West Bend, WI – The remodel of the tavern in a landmark location in West Bend started just a couple months ago and over the past few weeks a noticeable transformation has taken place. How long did it take you to pinpoint the location?
The building at 228 N. Sixth Avenue in West Bend is listed in the National Register of Historic Properties.
From the book The Story of Washington County by Carl Quickert there was a brief mention of Baltazar Goetter.
“B. Goetter who in the spring of 1849 opened up the first brewery and later erected the “Washington House,” one of the largest and finest hotels in the State at the time, and for many years the preferred rendezvous of the German pioneers.”
The tavern portion of the building has had many names over the years. How many can you recall?
The book The Spirit of West Bend by Dorothy E. Williams has a section on the hotel fire involving the Washington House.
“Perhaps the most dramatic moment in the life of the Washington House occurred on January 1, 1864. It was a severely cold day, as New Year’s days usually are. Every room of the hotel was filled. The many stoves were crammed full of wood to ward off the frigid air, and inside in the cheery atmosphere the men played billiards, cards, or told stories to while away the holiday.
Suddenly the dreaded cry of “FIRE!” brought everyone to his feet. The roof was a fire! Instantly, townspeople and guests set to work to save what they could. There was no local fire department as yet, and the only equipment the village had was a “donkey engine” with 20 feet of hose, entirely inadequate to reach the river, which at any rate was frozen solid. Willing hands pitched blankets, beds, pitchers, washbasins, luggage, and looking glasses from the upper floors to the frozen ground below. After the entire first floor was cleared, men went into the cellar to rescue the sauerkraut jar and carried the heavy burden all the way up the steps and outside to safety.

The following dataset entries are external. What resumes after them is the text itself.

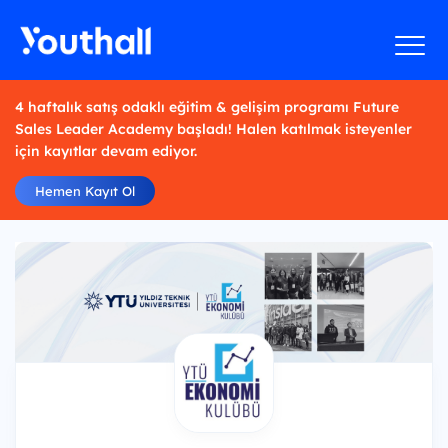
4 haftalık satış odaklı eğitim & gelişim programı Future
Sales Leader Academy başladı! Halen katılmak isteyenler
için kayıtlar devam ediyor.
Hemen Kayıt Ol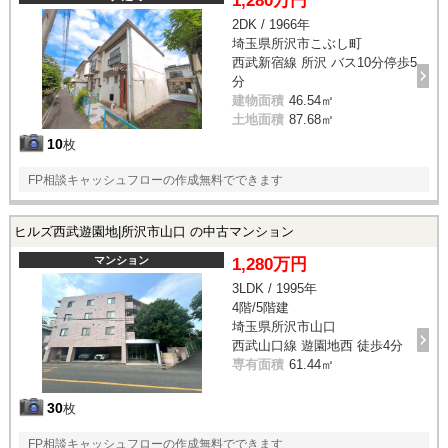
1,280万円
2DK / 1966年
埼玉県所沢市こぶし町
西武新宿線 所沢 バス10分停歩5
分
建物面積
46.54㎡
土地面積
87.68㎡
10
枚
FP相談キャッシュフローの作成無料でできます
ヒルズ西武遊園地|所沢市山口 の中古マンション
マンション
1,280万円
3LDK / 1995年
4階/5階建
埼玉県所沢市山口
西武山口線 遊園地西 徒歩4分
専有面積
61.44㎡
30
枚
FP相談キャッシュフローの作成無料でできます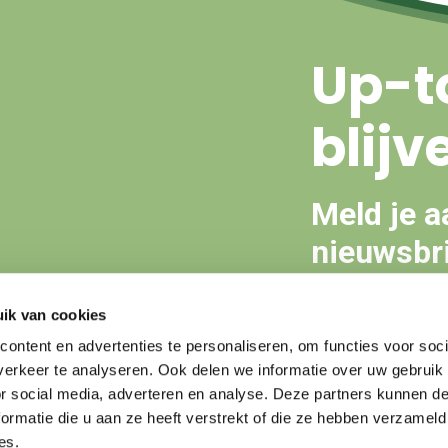
Up-t
blijv
Meld je a
nieuwsbri
ik van cookies
Aanmeld
ontent en advertenties te personaliseren, om functies voor soci
erkeer te analyseren. Ook delen we informatie over uw gebruik
or social media, adverteren en analyse. Deze partners kunnen 
ormatie die u aan ze heeft verstrekt of die ze hebben verzameld
es.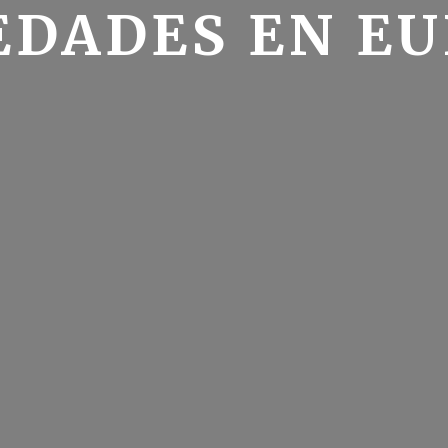
DADES EN E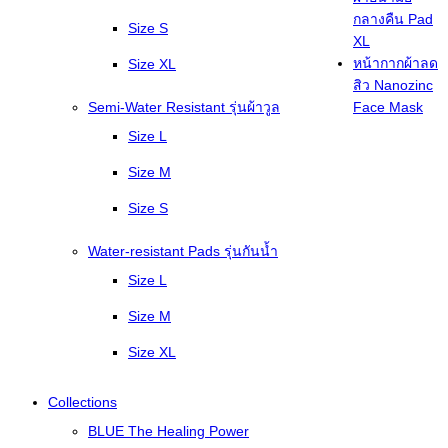
กลางคืน Pad
Size S
XL
หน้ากากผ้าลด
Size XL
สิว Nanozinc
Semi-Water Resistant รุ่นผ้าวูล
Face Mask
Size L
Size M
Size S
Water-resistant Pads รุ่นกันน้ำ
Size L
Size M
Size XL
Collections
BLUE The Healing Power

Other helpers managed to carry out the cumbrous hotel range, with the holiday turkey still in the oven. The turkey promptly froze. Most of the food in the basement was well enough insulated so it did not freeze – the apples, potatoes, etc. When it was all over, the only item remaining on the spot where the hotel had been was the cast iron stove which had overheated and probably caused the terrible conflagration. There is no record of where the guests spent the rest of the day, but probably the townspeople took them in.
Almost at once Mr. Goetter began to rebuild, this time a three story cream colored brick building of local clay that rivaled the famed Cream City brick from Milwaukee, according to local observers. It could accommodate 100 guests and was ready for occupancy by October 15 of that same year. By this time West Bend had its own cabinet maker, Mr. Roecker, who made some of the furniture for the new rooms.
Many famous Americans have stayed at the Washington House including William Jennings Bryan, William Barkley (Vice President), and John F. Kennedy and it is the oldest business left in the city, having celebrated both the centennial and bicentennial.
A note in the book West Bend Historic Building Tour the “elaborate cornice and beltcourse below the second floor windows were removed and replaced by pink brick after 1900. The location has been used as a hotel and a theatre for most of its existence.”